I watched network TV shows last night for the first time in years. The camera movement was so extreme that I almost became dizzy. From a technical standpoint, the show I watched cannot be faulted. And, yet, the story line was the same old crap... white men as the bogey of the universe.

And what is the cause celebre of the movie industry but more of the same... Brokeback Mountain. The truth about this phenomenon is precisely backward... gay is the orthodoxy of the ruling class. Evangelizing for homosexuality has been the obsession of academia, the corporate world and the arts for my entire life.

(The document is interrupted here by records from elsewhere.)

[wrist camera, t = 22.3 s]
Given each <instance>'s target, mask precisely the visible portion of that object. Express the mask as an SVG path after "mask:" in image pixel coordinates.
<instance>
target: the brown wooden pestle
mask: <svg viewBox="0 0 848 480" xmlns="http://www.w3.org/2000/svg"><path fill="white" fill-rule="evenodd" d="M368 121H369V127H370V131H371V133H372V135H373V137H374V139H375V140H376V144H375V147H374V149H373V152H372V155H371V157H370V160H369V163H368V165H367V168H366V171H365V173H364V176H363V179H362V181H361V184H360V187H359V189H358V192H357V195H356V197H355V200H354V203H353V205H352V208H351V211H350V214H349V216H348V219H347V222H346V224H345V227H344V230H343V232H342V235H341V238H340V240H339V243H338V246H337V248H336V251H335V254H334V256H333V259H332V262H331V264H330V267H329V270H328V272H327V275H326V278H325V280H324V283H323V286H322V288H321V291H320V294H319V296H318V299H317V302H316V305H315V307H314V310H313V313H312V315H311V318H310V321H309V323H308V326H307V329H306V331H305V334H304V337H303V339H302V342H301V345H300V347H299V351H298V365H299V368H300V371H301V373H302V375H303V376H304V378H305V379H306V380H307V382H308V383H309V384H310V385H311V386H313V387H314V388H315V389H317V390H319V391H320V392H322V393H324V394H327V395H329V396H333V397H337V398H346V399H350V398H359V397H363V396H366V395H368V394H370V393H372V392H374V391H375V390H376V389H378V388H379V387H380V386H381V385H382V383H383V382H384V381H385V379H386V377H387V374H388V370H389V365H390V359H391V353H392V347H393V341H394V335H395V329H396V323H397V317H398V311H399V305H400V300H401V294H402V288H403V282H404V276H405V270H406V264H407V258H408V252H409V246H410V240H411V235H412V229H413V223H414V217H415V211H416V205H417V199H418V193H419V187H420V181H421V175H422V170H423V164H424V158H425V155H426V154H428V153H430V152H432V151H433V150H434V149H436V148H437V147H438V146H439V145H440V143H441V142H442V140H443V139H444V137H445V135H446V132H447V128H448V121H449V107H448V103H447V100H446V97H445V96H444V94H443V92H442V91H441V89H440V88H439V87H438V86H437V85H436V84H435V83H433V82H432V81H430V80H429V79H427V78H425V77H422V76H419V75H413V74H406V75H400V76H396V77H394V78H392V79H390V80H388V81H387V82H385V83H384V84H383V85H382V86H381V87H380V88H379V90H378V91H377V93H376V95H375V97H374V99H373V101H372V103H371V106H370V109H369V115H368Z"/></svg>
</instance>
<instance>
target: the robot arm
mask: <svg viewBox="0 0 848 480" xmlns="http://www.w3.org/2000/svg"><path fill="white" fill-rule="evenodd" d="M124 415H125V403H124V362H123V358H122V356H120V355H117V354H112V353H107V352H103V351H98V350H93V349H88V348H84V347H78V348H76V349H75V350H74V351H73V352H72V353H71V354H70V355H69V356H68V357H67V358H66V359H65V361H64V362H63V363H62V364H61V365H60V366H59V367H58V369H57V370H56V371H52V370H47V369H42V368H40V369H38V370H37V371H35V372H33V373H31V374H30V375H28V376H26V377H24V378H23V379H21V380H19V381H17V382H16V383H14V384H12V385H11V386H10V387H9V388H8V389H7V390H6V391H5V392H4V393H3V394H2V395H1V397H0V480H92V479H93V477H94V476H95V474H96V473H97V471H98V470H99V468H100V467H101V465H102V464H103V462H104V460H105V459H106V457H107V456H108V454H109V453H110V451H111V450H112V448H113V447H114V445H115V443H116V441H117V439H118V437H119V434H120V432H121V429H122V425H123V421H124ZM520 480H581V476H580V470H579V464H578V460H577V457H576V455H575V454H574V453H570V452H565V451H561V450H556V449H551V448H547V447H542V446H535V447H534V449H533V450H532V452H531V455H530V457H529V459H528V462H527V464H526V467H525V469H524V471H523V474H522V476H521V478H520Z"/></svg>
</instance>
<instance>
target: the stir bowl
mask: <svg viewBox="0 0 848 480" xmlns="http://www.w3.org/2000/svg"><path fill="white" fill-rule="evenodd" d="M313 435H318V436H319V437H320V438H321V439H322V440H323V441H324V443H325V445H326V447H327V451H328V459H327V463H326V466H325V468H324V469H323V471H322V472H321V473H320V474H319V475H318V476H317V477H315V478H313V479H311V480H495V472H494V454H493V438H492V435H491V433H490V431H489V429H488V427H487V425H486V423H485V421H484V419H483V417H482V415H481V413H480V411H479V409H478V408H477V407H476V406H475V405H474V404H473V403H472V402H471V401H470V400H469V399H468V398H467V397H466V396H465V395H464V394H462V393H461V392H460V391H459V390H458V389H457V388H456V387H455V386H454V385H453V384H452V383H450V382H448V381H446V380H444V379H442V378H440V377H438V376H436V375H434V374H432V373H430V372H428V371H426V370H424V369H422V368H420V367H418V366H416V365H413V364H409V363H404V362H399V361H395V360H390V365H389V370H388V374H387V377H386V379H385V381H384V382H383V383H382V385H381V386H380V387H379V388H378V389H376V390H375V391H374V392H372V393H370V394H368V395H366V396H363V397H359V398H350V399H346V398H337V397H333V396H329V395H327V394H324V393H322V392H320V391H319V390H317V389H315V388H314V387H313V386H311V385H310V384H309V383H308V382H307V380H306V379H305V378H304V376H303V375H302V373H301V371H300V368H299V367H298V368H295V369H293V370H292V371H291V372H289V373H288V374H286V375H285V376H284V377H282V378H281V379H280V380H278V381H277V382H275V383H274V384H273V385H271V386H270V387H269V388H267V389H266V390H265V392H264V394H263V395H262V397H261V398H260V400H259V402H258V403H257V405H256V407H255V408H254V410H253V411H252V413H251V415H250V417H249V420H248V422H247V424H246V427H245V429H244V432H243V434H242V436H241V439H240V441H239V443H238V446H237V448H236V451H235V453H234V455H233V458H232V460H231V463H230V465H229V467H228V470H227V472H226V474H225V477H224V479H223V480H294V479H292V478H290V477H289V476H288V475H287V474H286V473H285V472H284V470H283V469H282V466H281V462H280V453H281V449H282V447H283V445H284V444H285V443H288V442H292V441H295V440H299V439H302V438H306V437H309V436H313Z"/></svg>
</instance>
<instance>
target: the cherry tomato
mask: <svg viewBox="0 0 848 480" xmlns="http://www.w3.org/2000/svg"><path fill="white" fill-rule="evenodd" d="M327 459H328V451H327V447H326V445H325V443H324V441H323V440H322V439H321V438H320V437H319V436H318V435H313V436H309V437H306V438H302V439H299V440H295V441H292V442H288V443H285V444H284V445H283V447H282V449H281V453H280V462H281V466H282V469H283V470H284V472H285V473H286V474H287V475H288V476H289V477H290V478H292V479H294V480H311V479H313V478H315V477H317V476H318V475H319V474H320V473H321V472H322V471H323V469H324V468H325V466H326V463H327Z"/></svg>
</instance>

As we try to become ever more outrageous in our personal lives, as the volume of the shock artists intensifies daily... the result is boredom and predictability.

Posted by: Shouting Thomas on January 11, 2006 3:20 PM



First, let me say I'm so glad I discovered this site!
I gave up going to movie theatres years ago because, as much as I enjoy movies and seeing them on the big screen, I got tired of the seat kickers, the fidgeters, the slurpers, the yakkers, the cell phone-a-holics, the crunchers and lip smackers and all the rest. I also worried that the minute I shifted in my seat or sipped my drink I was behaving just as badly.
It may not be the big screen, but I enjoy watching films at home, comfortably seated on my sofa (instead of a having to wrestle with my neighbours for control of the armrest) adequate quantities of my favourite drinks and snacks readily at-hand (and not ludicrously over-priced) and with surround sound I even have some of the movie-theatre experience.
When I was a kid, I listened to music on AM radio. We had to put up with commercials after every second song, and those disc jockeys who thought their brainless patter was more entertaining than, say, the first guitar chords of Stairway to Heaven or the last few minutes of Layla. Today, through a couple of sources, I have access to commercial-free music with no brainless DJ patter. Better yet, I have a choice of stations whose styles cater to my tastes. I am old enough to remember that awful year when every AM radio station played Sugar, Sugar at least once every half hour. Anyone who wants to trace the beginning of the end of AM radio should start their research at that moment in history.
Is it any surprise, then, that we are so willing to accept new technologies that allow us to forego all the unwanted crap and get what we want? I do worry what will happen to the young people of today who won't know the true meaning of patience and tolerance because they won't have those sorts of experiences. I suppose they'll be able to complain, when they get to my age, about the days when all we had was dial-up.
Like Michael, I wonder where all this is leading. It took me two years to find your web-site in that ever-expanding sea of flotsam and jetsam on the Internet. How difficult will it be, in the future, to find good movies, books, etc.?
Perhaps it will come full circle -- we'll rely on ads on television, radio and newspapers.